Relajo al nombrar las calles de La Habana

El pueblo fue nombrando las calles de la capital sobre la base de lo circunstancial.

Calle Aguacate, en La Habana. Diciembre de 2020. Foto: Otmaro Rodríguez.

Leo en un diccionario la siguiente definición: “RELAJO. m. Disminución de la rigidez en el cumplimiento de ciertas normas”.

Pues nosotros, los cubanos, sí sabemos lo que es el relajo. Hasta el punto de que hay quienes afirman que esa venerable institución se creó en la Perla de las Antillas.

 ¿Me pedían ustedes, comadres y compadres, una prueba de lo antes dicho? Allá va.

 Todo comenzó con el desbarajuste de la urbanización habanera a la buena de Dios, a como salieran las cosas. Y, “el que venga atrás, que arree”.

La irregularidad con la cual se fue conformando San Cristóbal de La Habana se reflejó en el Cabildo, donde un regidor se desgañitaba pidiendo “que se ponga nombre a las calles, para que se entienda dónde se han de hacer las casas”.

Siguiendo un método no exento de poesía cotidiana, el pueblo fue nombrando las calles sobre la base de lo circunstancial, mientras, riéndose, les mostraba la lengua a las autoridades y a lo que habían ordenado en cuanto a los nombres que debían tener las vías.

 Así, una se identificó por la gran cantidad de artesanos que allí ejercían sus oficios; otra, por los paseos matinales de un obispo; una tercera por la lamparilla que un devoto encendía ante una imagen religiosa.

Para la denominación popular, también podían ser base el águila pintada en el cartel de una taberna, un frondoso árbol de aguacate, un alambique o la zanja, primer acueducto que hubo en las Américas. 

Calle Zanja, en La Habana.

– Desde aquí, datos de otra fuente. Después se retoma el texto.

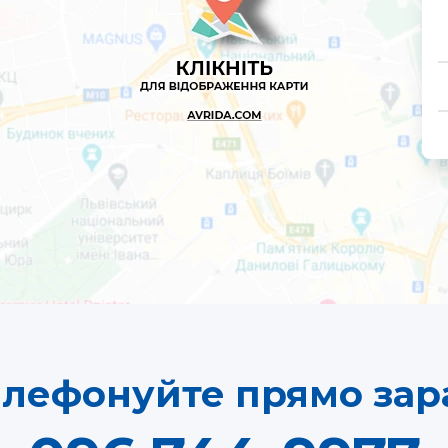
елефонуйте прямо зара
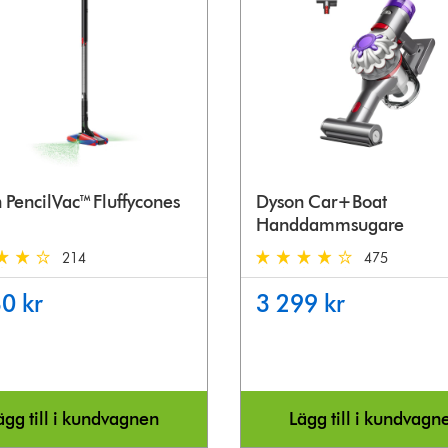
 PencilVac™ Fluffycones
Dyson Car+Boat
Handdammsugare
214
475
rs out of 5 from 214 Reviews
4.3 stars out of 5 from 475 
0 kr
3 299 kr
ägg till i kundvagnen
Lägg till i kundvagn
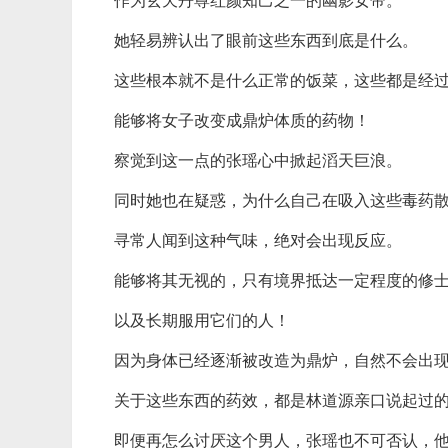
作为玄天丹尊红颜知己之一的幽影女帝。
她轻易辨认出了眼前这些东西到底是什么。
这些根本就不是什么正常的饭菜，这些都是经
能够将女子改变成鼎炉体质的药物！
察觉到这一点的张瑶心中掀起滔天巨浪。
同时她也在疑惑，为什么自己在吸入这些毒药
寻常人闻到这种气味，绝对会出现反应。
能够将其无视的，只有境界抵达一定程度的修
以及长期服用它们的人！
因为身体已经逐渐被改造为鼎炉，自然不会出
关于这些东西的药效，都是林道源亲口说起过
即便再怎么讨厌这个男人，张瑶也不可否认，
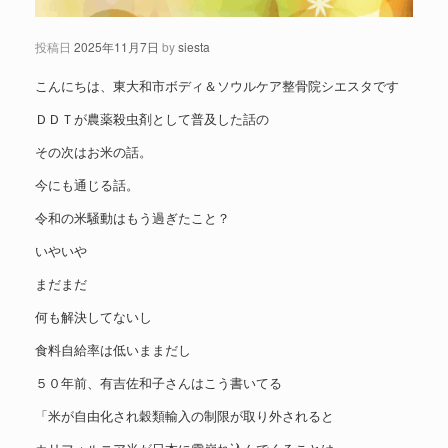
投稿日
2025年11月7日
by
siesta
こんにちは、東大和市ボディ＆ソウルケア整骨院シエスタです
ＤＤＴが農薬殺虫剤として普及した話の
その次はお米の話。
今にも通じる話。
令和の米騒動はもう過ぎたこと？
いやいや
まだまだ
何も解決してないし
食料自給率は低いままだし
５０年前、有吉佐和子さんはこう書いてる
「米が自由化され穀類輸入の制限が取り外されると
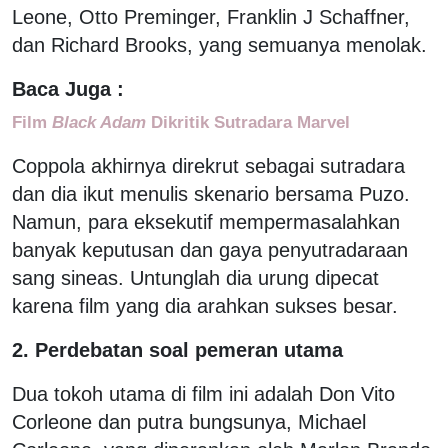
Leone, Otto Preminger, Franklin J Schaffner,
dan Richard Brooks, yang semuanya menolak.
Baca Juga :
Film
Black Adam
Dikritik Sutradara Marvel
Coppola akhirnya direkrut sebagai sutradara
dan dia ikut menulis skenario bersama Puzo.
Namun, para eksekutif mempermasalahkan
banyak keputusan dan gaya penyutradaraan
sang sineas. Untunglah dia urung dipecat
karena film yang dia arahkan sukses besar.
2. Perdebatan soal pemeran utama
Dua tokoh utama di film ini adalah Don Vito
Corleone dan putra bungsunya, Michael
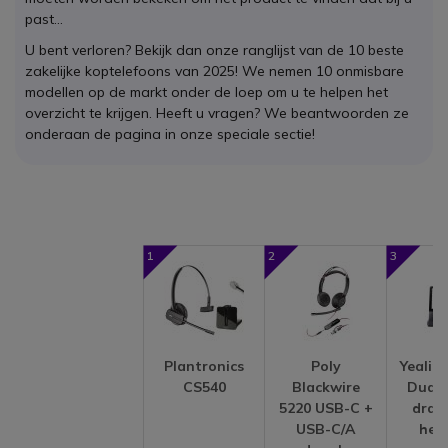
past…
U bent verloren? Bekijk dan onze ranglijst van de 10 beste
zakelijke koptelefoons van 2025! We nemen 10 onmisbare
modellen op de markt onder de loep om u te helpen het
overzicht te krijgen. Heeft u vragen? We beantwoorden ze
onderaan de pagina in onze speciale sectie!
1
2
3
Plantronics
Poly
Yealin
CS540
Blackwire
Dual 
5220 USB-C +
draa
USB-C/A
hea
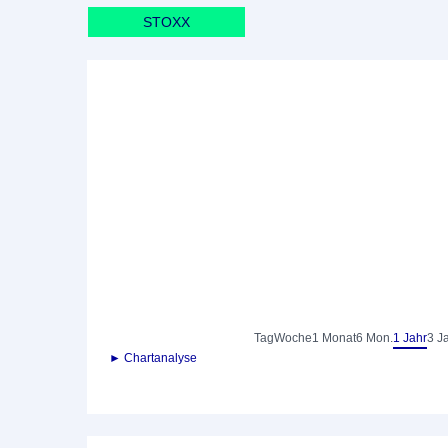
STOXX
Tag
Woche
1 Monat
6 Mon.
1 Jahr
3 J
► Chartanalyse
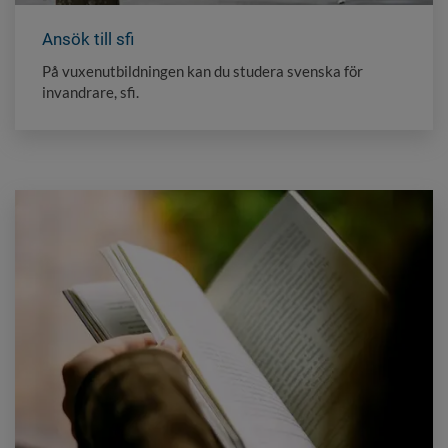
Ansök till sfi
På vuxenutbildningen kan du studera svenska för
invandrare, sfi.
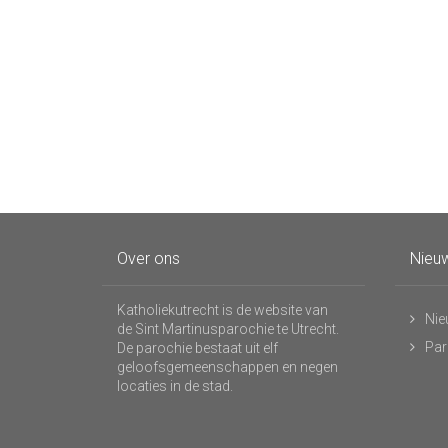
Over ons
Nieuw
Katholiekutrecht is de website van
Nie
de Sint Martinusparochie te Utrecht.
Par
De parochie bestaat uit elf
geloofsgemeenschappen en negen
locaties in de stad.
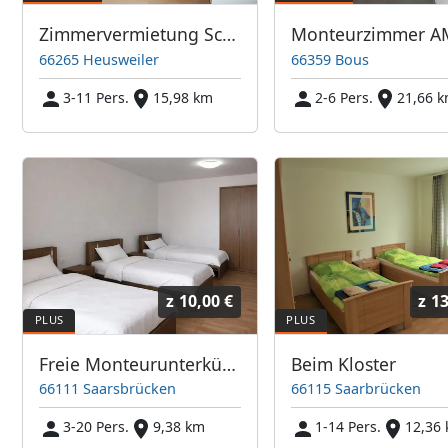
Zimmervermietung Schmidt Müller
66265 Heusweiler
66359 Bous
3-11 Pers.
15,98 km
2-6 Pers.
21,66 
z
10,00 €
z
13
Freie Monteurunterkünfte in Saarsbrücken – JETZT anrufen! Wir sprechen auch Polnisch
Beim Kloster
66111 Saarsbrücken
66115 Saarbrücken
3-20 Pers.
9,38 km
1-14 Pers.
12,36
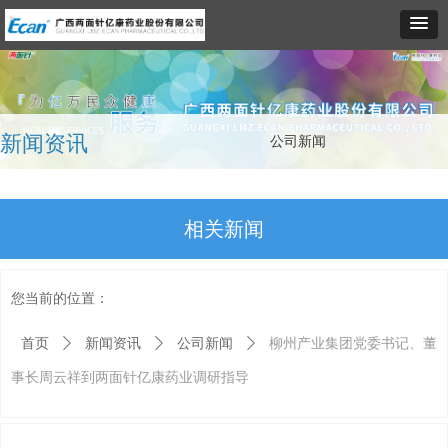
新闻资讯
公司新闻
相关新闻
您当前的位置：
首页
ꄲ
新闻资讯
ꄲ
公司新闻
ꄲ
柳州产业集团党委书记、董
事长周云祥到两面针亿康药业调研指导
广西国控正式入主“牙膏第一股”两面针
亿康公司成功召开2026年度专业技术人员座谈会
两面针亿康公司荣获“基业同辉奖”
亿康公司2025年员工气排球赛圆满落幕 柳石厂区联队团结夺冠
两面针亿康药业“双路通”苍鹅鼻炎片登陆CCTV-12，春治鼻炎正当时，停止鼻炎反复犯
重磅首发！两面针亿康药业“双路通”苍鹅鼻炎片亮相行业大会 正式登陆京东健康线上平台
第91届全国药交会丨广西两面针亿康药业恭候莅临，共赴盛会之约
京东健康举办鼻健康生态大会 联合产学研共绘数字化慢病管理蓝图
擘画新生态，链接新机遇|两面针亿康药业亮相第91届全国药交会
亿康公司2026年员工羽毛球赛圆满落幕 生产楼科室联队团结夺冠
马跃新程齐奋进，再创佳绩攀高峰｜两面针亿康药业召开2025年年终工作会议
2026-08-07
2026-04-14
2026-03-31
2026-03-31
2026-01-27
2026-01-26
2026-01-16
2025-11-20
2025-10-20
2025-06-12
2025-05-20
【今日立秋】夏辞秋启，万物向新
2026-08-05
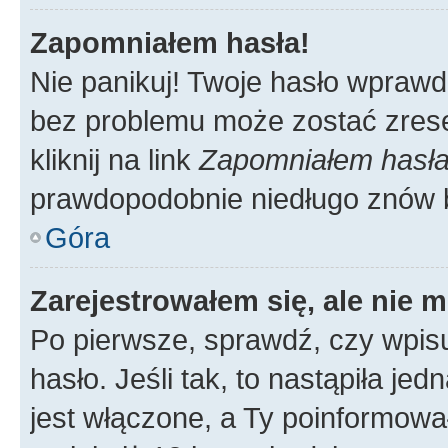
Zapomniałem hasła!
Nie panikuj! Twoje hasło wprawd
bez problemu może zostać zrese
kliknij na link
Zapomniałem hasł
prawdopodobnie niedługo znów 
Góra
Zarejestrowałem się, ale nie 
Po pierwsze, sprawdź, czy wpis
hasło. Jeśli tak, to nastąpiła j
jest włączone, a Ty poinformował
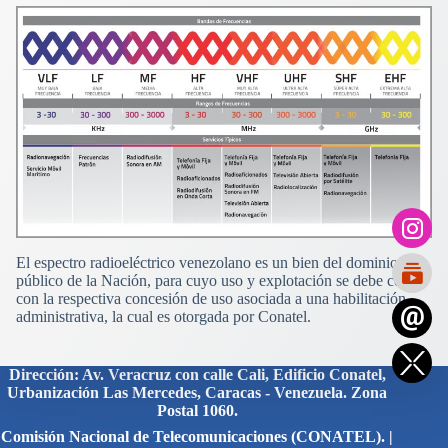
El espectro radioeléctrico venezolano es un bien del dominio
público de la Nación, para cuyo uso y explotación se debe contar
con la respectiva concesión de uso asociada a una habilitación
administrativa, la cual es otorgada por Conatel.
Dirección: Av. Veracruz con calle Cali, Edificio Conatel,
Urbanización Las Mercedes, Caracas - Venezuela. Zona
Postal 1060.
Comisión Nacional de Telecomunicaciones (CONATEL). |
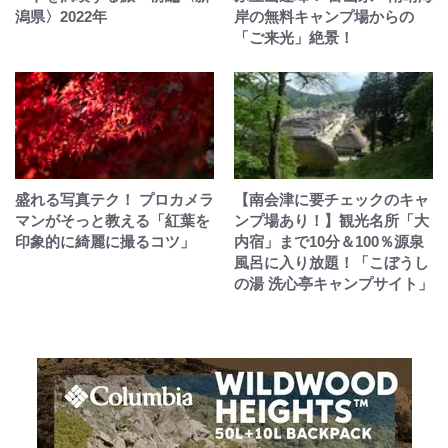
潟県〉2022年
岸の無料キャンプ場からの
「ご来光」絶景！
盛れる写真テク！ プロカメラ
【南会津に要チェックのキャ
マンがそっと教える「紅葉を
ンプ場あり！】観光名所「大
印象的に綺麗に撮るコツ」
内宿」まで10分＆100％源泉
風呂に入り放題！「こぼうし
の湯 洗心亭キャンプサイト」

Diciembre de 2020. Foto: Otmaro Rodríguez.

Se reflejaron la picota donde se azotaba a los presos, lo solitario y desamparado de un paraje, que parecía a propósito para que arrastraran sus penas las ánimas, y el empedrado con el cual se cubrió experimentalmente una calle, paraje donde el novelista Alejo Carpentier inicia la acción de su novela El siglo de las Luces. 

Tampoco faltaron unos corrales de reses, un gran farol en forma de estrella o la perseverancia que se requirió para la construcción de una rúa. 

Gervasio (Rodríguez) no fue un gobernador, obispo o científico de renombre. Le bastó haber sembrado el primer mango que se trajo a Cuba. Bernaza (José) no hizo en su vida más que hornear panes, pero su apellido nombra la calle donde nació Plácido, célebre poeta mártir.

Calle Ánimas, en La Habana. Diciembre de 2020. Foto: Otmaro Rodríguez.

 Dígase, por último, que la picardía no estuvo ausente en esta nomenclatura. El capitán general Ricafort, quien mandó en Cuba durante algunos años en la primera mitad del siglo XIX, paseaba una tarde por San Cristóbal de La Habana, acompañado de su escolta.

Como suele suceder con nuestro caprichoso clima —también dado al relajo—, se desató de pronto una intensa tormenta, con aguacero a plomo y una tronada de los mil diablos.

El gobernador halló refugio en la casa de cierta agraciada muchacha, de apellido Méndez, quien acababa de enviudar. Dicen las malas lenguas —y la mía no es ni regular— que la susodicha era bastante provocadora, sensualmente intranquila, en fin, decididamente “sata”, como aquí solemos diagnosticar.

Ricafort, aunque ya un vejete, conservaba algunos arrestos viriles y, desde entonces, hubiese o no tormenta, pasaba las tardes en casa de la viudita, donde encontró su santuario, su amparo, su madriguera, su refugio.

Calle Refugio, en La Habana. Diciembre de 2020. Foto: Otmaro Rodríguez.

 No me parece mal terminar estas líneas con tan picante anécdota porque, si comenzamos hablando del relajo, ¿con qué hemos de concluir?